Into this brew, throw some untamed Jihadis, a box of exploding mangoes, a Mr Ten Percent and a Permanently Pregnant Prime Minister and the pace is set. You find yourself in a place where death doesn’t knock on the door before entering, it comes unannounced. A bomb blast, a bullet gone astray, a blow in the head and before you know it, boom! The life has gone out of you. Cooked, as they say here in the city. Dynastic politics catapults Rani Shah into the Prime Minister’s chair where ‘Power corrupts and absolute power corrupts absolutely!’

The story unfolds through the eyes of Nazo or Nazneen Khan. It’s a tale of cloying friendship between two ambitious women to whom loyalty and deception are like a game of chess. A game of high-level state corruption and political machinations, where public welfare is reduced to a monkey climbing a greased pole—two steps up and three steps backwards. And it’s not just the PM’s husband who is corrupt. Everyone gets into the act: the army, the nuclear scientists, the schools, the Jihadis and Nazo too. At the court, the prosecutor lays down the charge in the first few pages.

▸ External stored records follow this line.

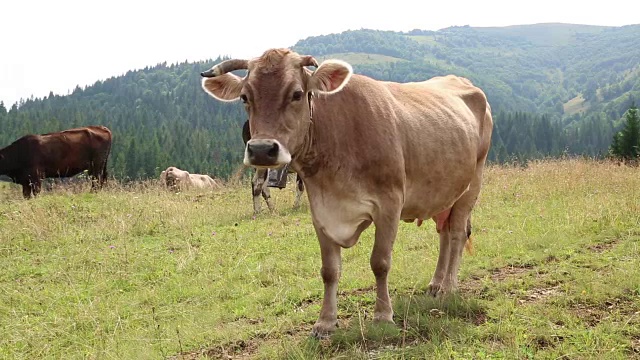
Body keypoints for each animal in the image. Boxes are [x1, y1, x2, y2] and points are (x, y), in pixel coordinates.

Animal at [202, 47, 492, 338]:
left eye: (296, 93)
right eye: (245, 97)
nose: (261, 149)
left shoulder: (389, 204)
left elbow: (380, 262)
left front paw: (383, 315)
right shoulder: (321, 209)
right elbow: (329, 270)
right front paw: (325, 322)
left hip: (472, 184)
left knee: (456, 234)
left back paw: (448, 287)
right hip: (444, 192)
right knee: (444, 233)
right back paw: (436, 284)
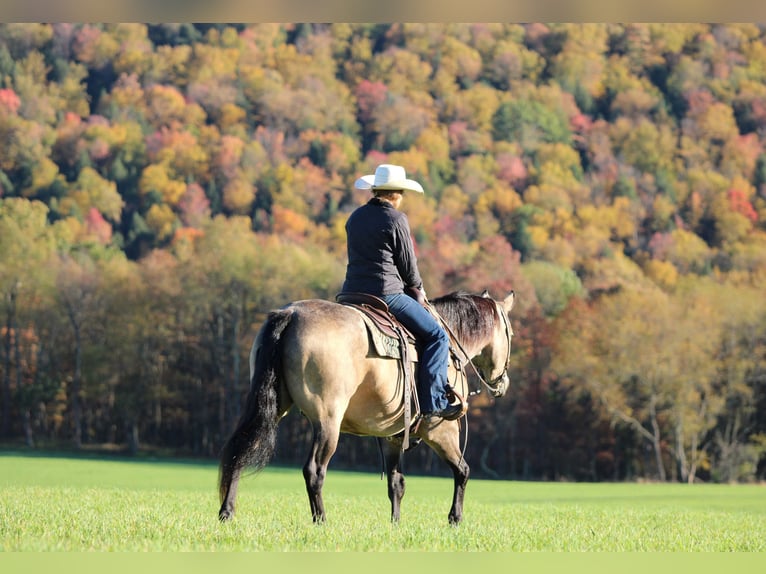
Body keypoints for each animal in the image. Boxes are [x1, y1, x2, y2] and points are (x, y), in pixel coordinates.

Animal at [218, 289, 515, 525]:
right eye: (510, 332)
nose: (503, 383)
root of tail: (291, 314)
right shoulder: (441, 431)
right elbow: (462, 470)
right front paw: (455, 518)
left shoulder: (391, 436)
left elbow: (397, 483)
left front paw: (395, 524)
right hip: (328, 422)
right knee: (314, 470)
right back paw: (321, 520)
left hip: (272, 407)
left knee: (242, 451)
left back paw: (227, 512)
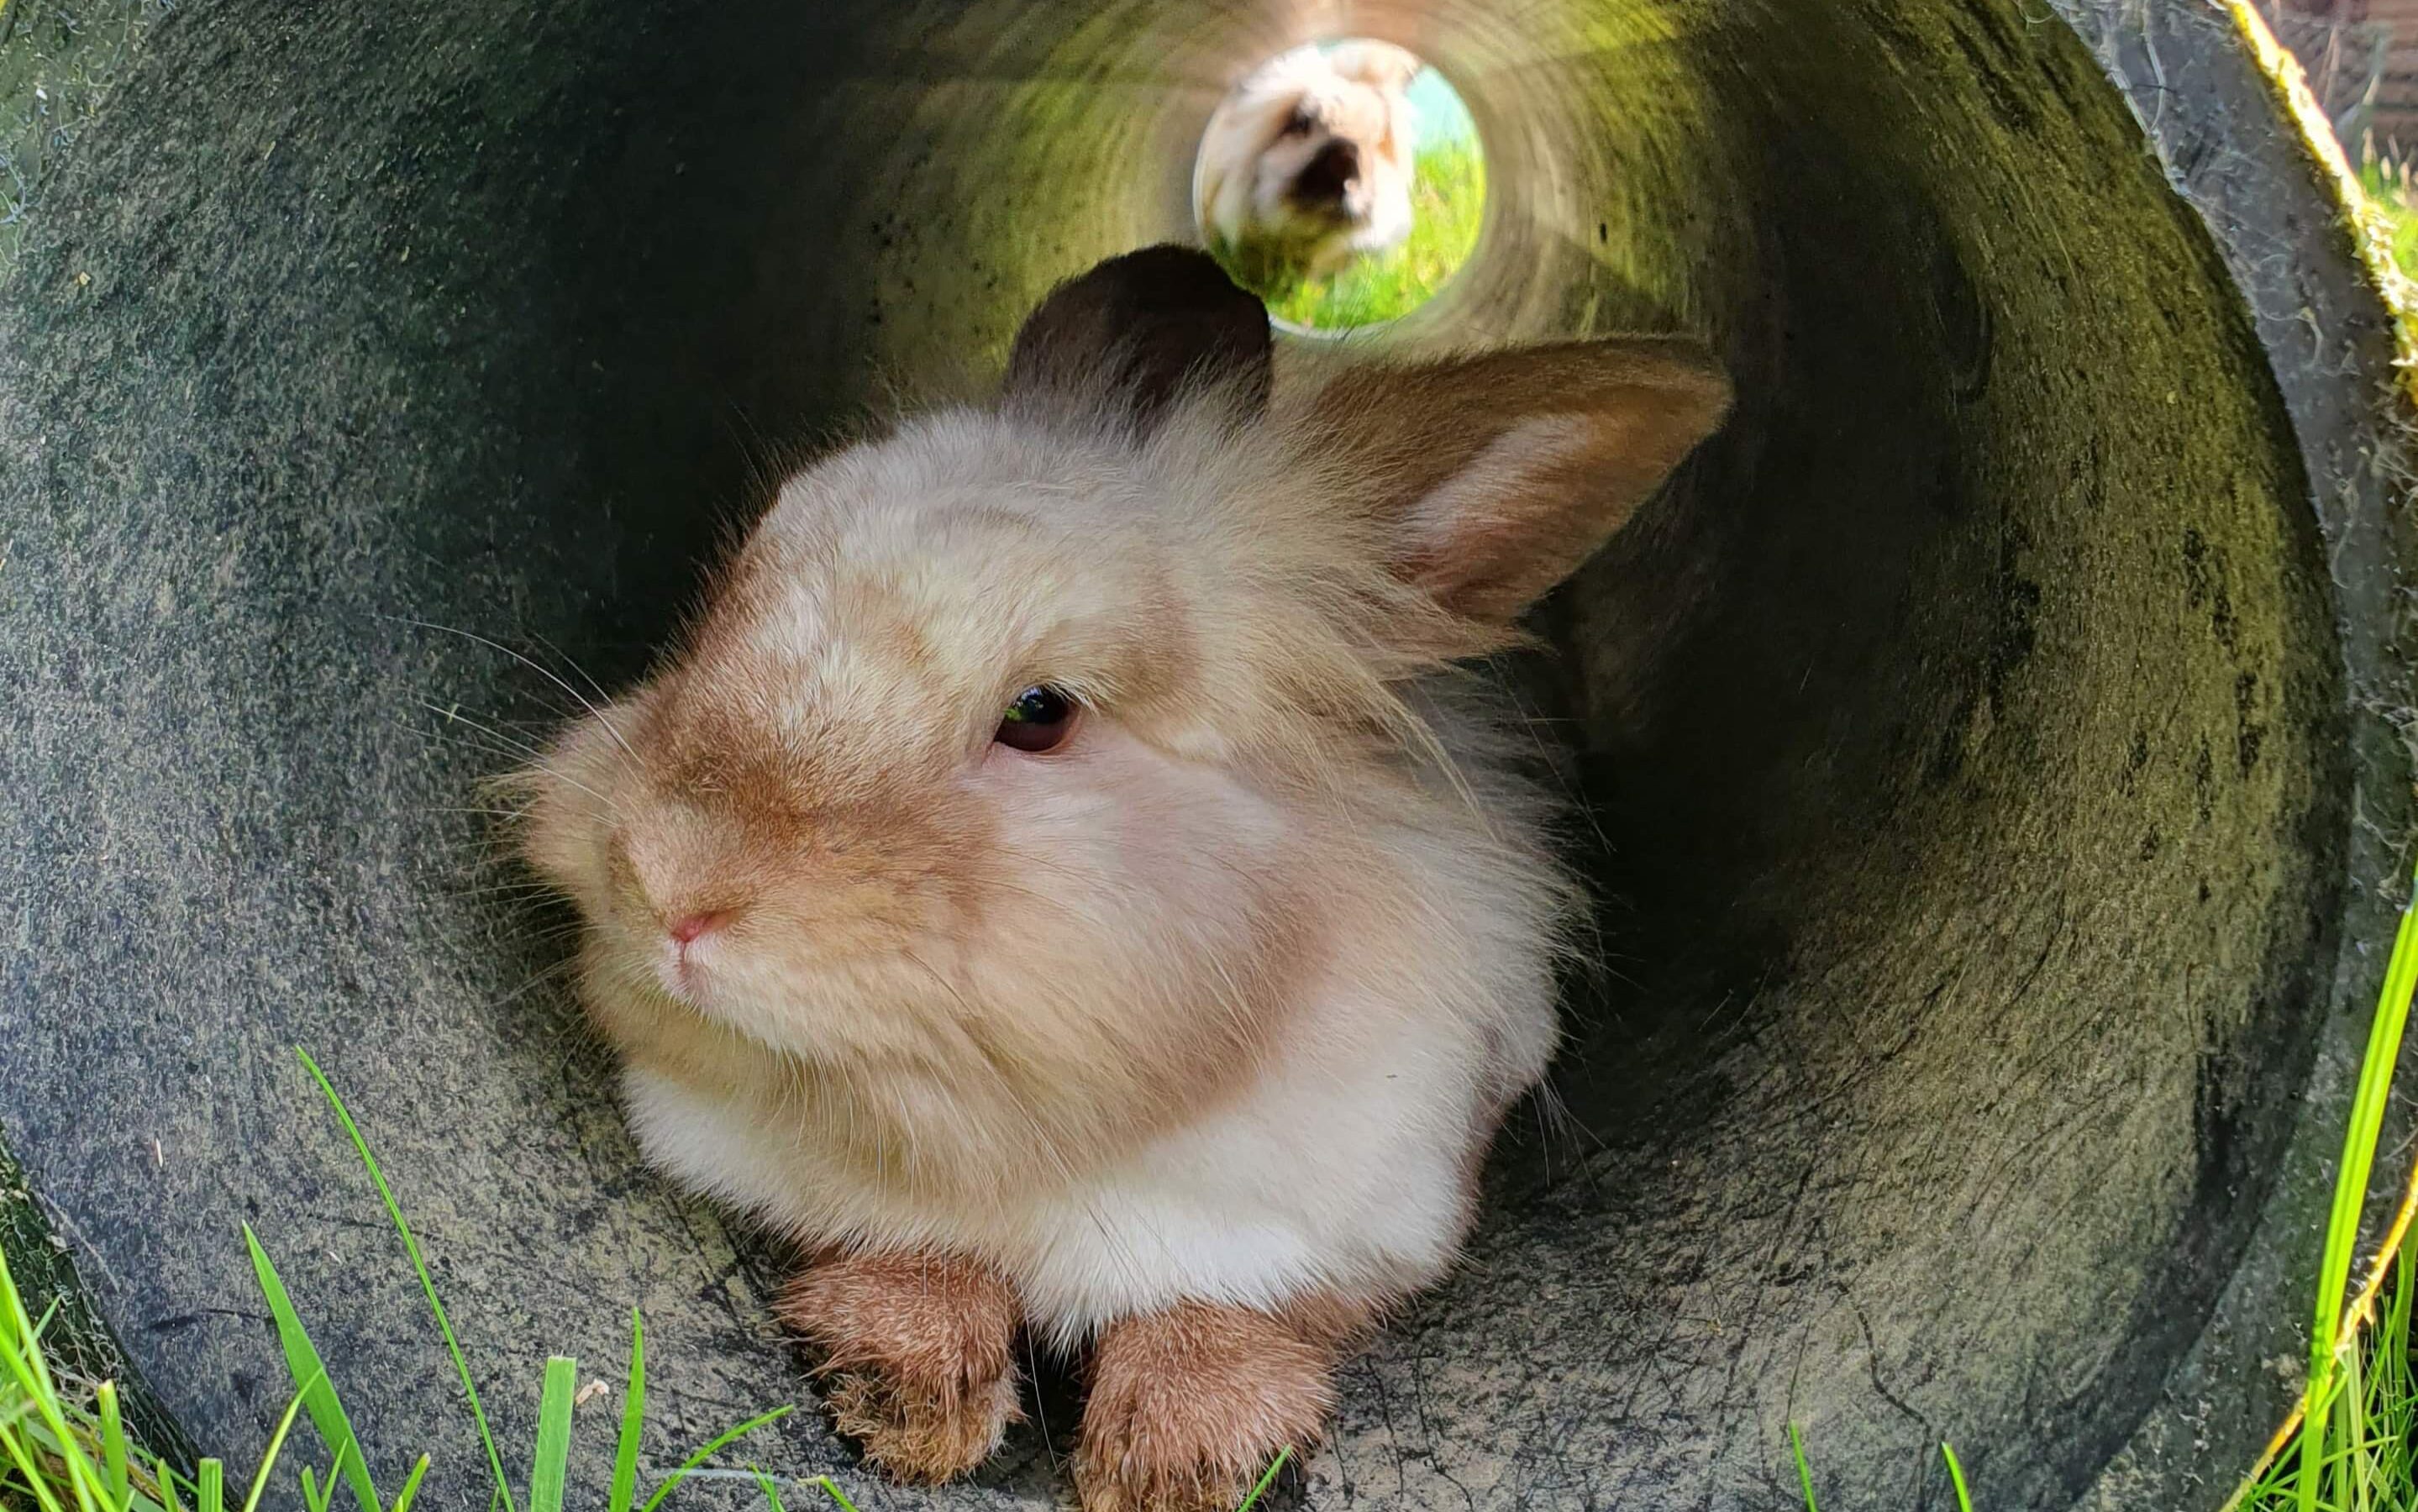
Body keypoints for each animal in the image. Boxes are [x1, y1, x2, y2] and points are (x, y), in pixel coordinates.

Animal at [511, 245, 1731, 1512]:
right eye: (729, 591)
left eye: (1040, 714)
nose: (668, 883)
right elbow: (903, 1252)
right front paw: (905, 1400)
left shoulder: (1364, 1206)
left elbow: (1237, 1315)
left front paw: (1180, 1462)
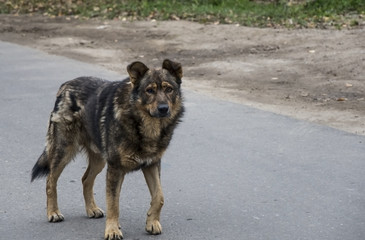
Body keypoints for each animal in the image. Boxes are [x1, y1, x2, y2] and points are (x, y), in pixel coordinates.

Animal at [30, 59, 183, 239]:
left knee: (85, 179)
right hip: (64, 152)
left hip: (99, 161)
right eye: (150, 90)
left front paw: (152, 222)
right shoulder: (115, 169)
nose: (163, 108)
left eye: (169, 89)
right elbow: (113, 203)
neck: (142, 124)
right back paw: (53, 212)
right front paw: (112, 230)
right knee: (50, 180)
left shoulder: (151, 165)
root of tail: (65, 86)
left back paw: (92, 209)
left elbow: (159, 196)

‘Miss Nazeen Khan, commonly known as Nazo, has been accused of conspiring to assassinate the country’s first female Prime Minister, Madam Rani Shah. Although the body was charred in the explosion, new evidence has revealed that her death was not due to the suicide bombing as was previously believed, but by a bullet shot at close range. Almost as if by someone seated next to her….’ Though stretching credibility is the unfettered manner in which almost the entire populace, from the Jihadis to the dam protesters; from journalists to household help walk in and through the PMs residence. Of course I’m presuming that in a country wracked by violence the level of security would make it next to the impossible to throw tomatoes at the windows, no matter how much you want to do it.

Squished between the Jihadis and the ‘Big Brother is Watching’ army, it is small wonder that the common man, willy-nilly, finds himself recruited as a card carrying member of the JohJitaUohDeyNaal Party or where the winner takes it all. Generally a good read with a well-crafted twist in the end. And so does the book! A good read.